Quote every line below exactly as it reads.

RECORDS FOR THE TASK: Begin

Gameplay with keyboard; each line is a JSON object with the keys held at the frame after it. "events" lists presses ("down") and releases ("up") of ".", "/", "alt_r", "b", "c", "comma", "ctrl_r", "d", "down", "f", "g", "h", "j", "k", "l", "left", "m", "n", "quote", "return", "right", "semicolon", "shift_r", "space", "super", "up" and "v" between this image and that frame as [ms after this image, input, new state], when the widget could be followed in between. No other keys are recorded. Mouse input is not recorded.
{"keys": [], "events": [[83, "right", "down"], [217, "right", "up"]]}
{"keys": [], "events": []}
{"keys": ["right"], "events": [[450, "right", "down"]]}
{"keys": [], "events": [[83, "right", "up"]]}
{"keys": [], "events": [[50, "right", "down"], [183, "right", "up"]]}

RECORDS FOR THE TASK: End

*ANSWER TO THIS EXERCISE*:
Gameplay with keyboard; each line is a JSON object with the keys held at the frame after it. "events" lists presses ("down") and releases ("up") of ".", "/", "alt_r", "b", "c", "comma", "ctrl_r", "d", "down", "f", "g", "h", "j", "k", "l", "left", "m", "n", "quote", "return", "right", "semicolon", "shift_r", "space", "super", "up" and "v" between this image and that frame as [ms after this image, input, new state], when the widget could be followed in between. No other keys are recorded. Mouse input is not recorded.
{"keys": [], "events": [[83, "right", "down"], [217, "right", "up"]]}
{"keys": [], "events": []}
{"keys": ["right"], "events": [[450, "right", "down"]]}
{"keys": [], "events": [[83, "right", "up"]]}
{"keys": [], "events": [[50, "right", "down"], [183, "right", "up"]]}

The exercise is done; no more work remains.